Render as a numbered list every line of the records from the line containing "order: Diptera" through the end of the records, inclusive, omitting any blank lines.

Dataset records:
----------------

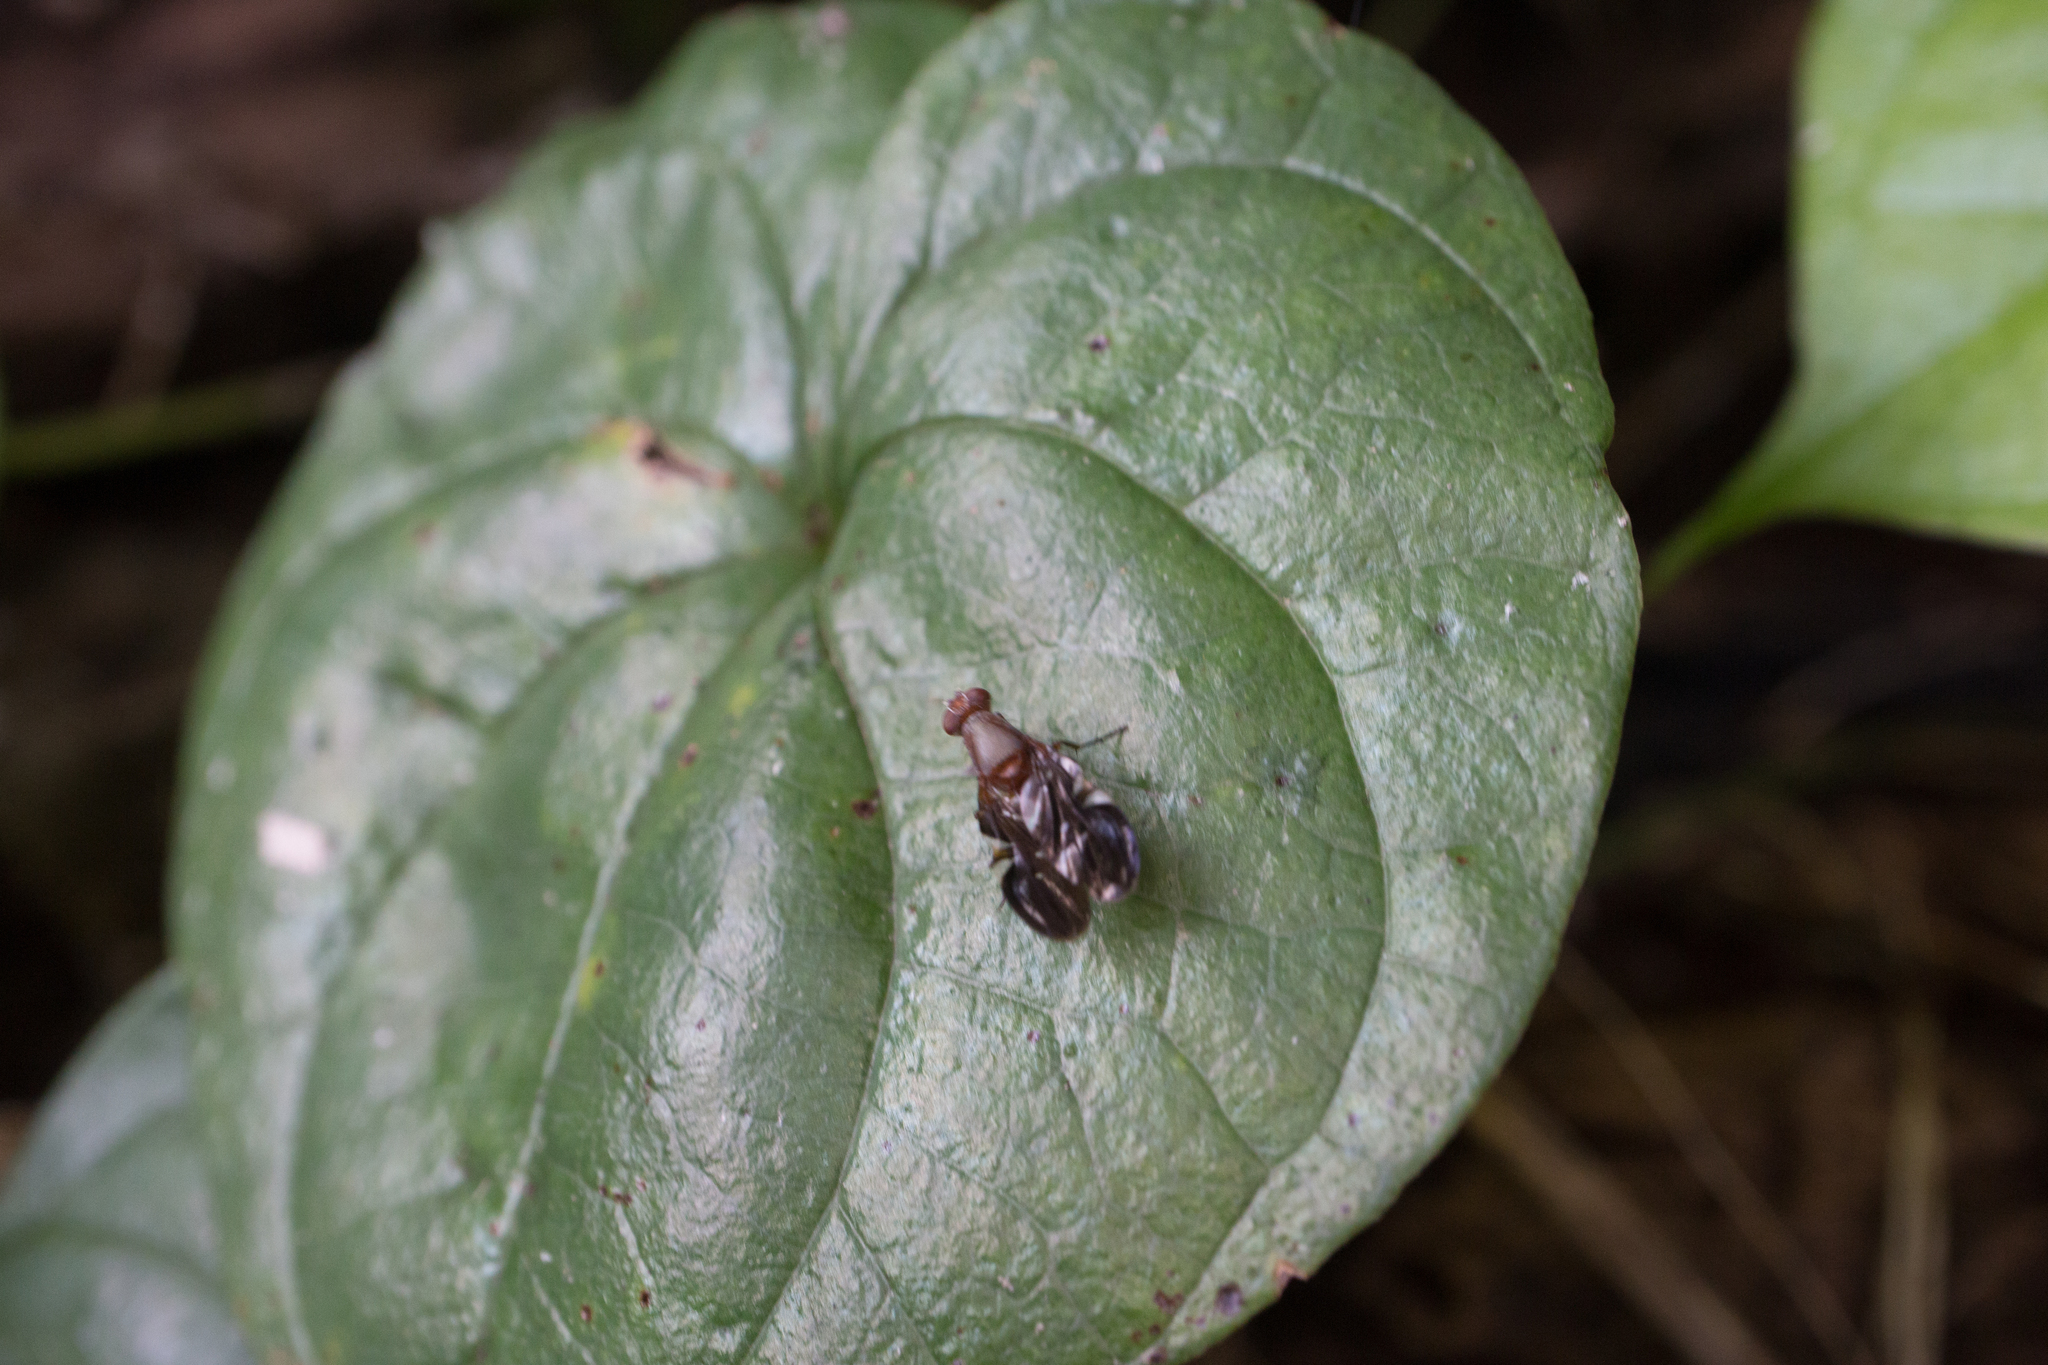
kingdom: Animalia
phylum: Arthropoda
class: Insecta
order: Diptera
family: Ulidiidae
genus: Delphinia
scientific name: Delphinia picta
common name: Common picture-winged fly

----------------

Reply:
1. order: Diptera
2. family: Ulidiidae
3. genus: Delphinia
4. scientific name: Delphinia picta
5. common name: Common picture-winged fly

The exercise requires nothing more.